競合調査(Google-proof確認)

検索クエリ「AIエージェント経理 2026年4月 比較」「マネーフォワード AI Cowork freee Agent Hub 比較」で確認したところ、2026年4月29日時点でTOP10内に本記事と同様の「両社同時比較」記事は存在せず(各社単独のニュース記事のみ)。本記事はキーワードギャップを埋める独自コンテンツとして位置づけられる。

バズ分析(SNS投稿5軸評価・2026年4月29日調査)

タイトル(検索意図との一致): 「マネーフォワード AI Cowork freee 比較」というクエリはSNS上でも多数散見され、経理担当者・税理士のフォロワーが「どちらを選べばいいか」という比較需要が高い。本記事タイトルはこのニーズに直接対応。

実体情報(一次情報の有無):

  • Type B(独自検証): 顧問先40社×3時間の効率化試算を独自計算
  • Type C(独自分析): Google-proof確認(比較記事の不在を確認)・英語圏3ソースによる三角測量・技術基盤の差異(オーケストレーターのみClaudeで各エージェントは最適LLMを選択という技術差を確認)
  • 公式プレスリリース(Type A)4件

鮮度: AI Cowork発表(4月7日)・freee Agent Hub発表(4月16日)からそれぞれ22日・13日以内の記事。SNS上で「まだ詳しい比較記事がない」という声が見られる。
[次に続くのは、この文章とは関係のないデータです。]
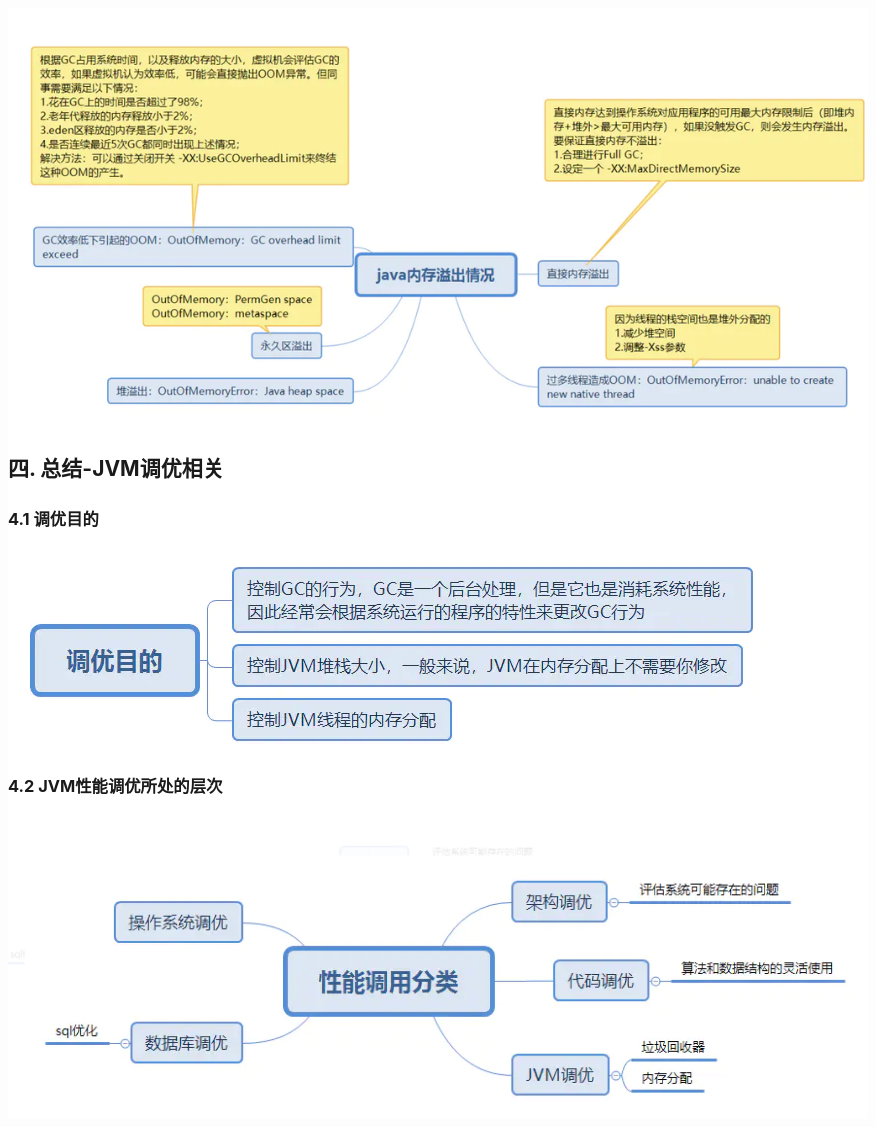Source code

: ​    ![image-20230305232516081](./JVM_1.assets/image-20230305232516081.png)

## **四. 总结-JVM调优相关**

### **4.1 调优目的**

​    ![image-20230305232526844](./JVM_1.assets/image-20230305232526844.png)

### **4.2 JVM性能调优所处的层次**

​    ![image-20230305232537086](./JVM_1.assets/image-20230305232537086.png)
視覚構成: 比較表・チェックリスト・CTAボックス・箇条書き要点まとめを配置し、スキャン読み最適化済み。

議論性: 「AIエージェントが税理士を不要にするか」という議論が日本X(旧Twitter)の経理・税務クラスタで継続中。ZIDAI Notebookの記事DataCrew note記事でも議論喚起コンテンツが反響を得ており、本記事もその流れに乗る設計。


本記事の内容は2026年4月29日時点の情報に基づきます。料金・機能は変更される場合があります。最新情報は各社公式ページでご確認ください。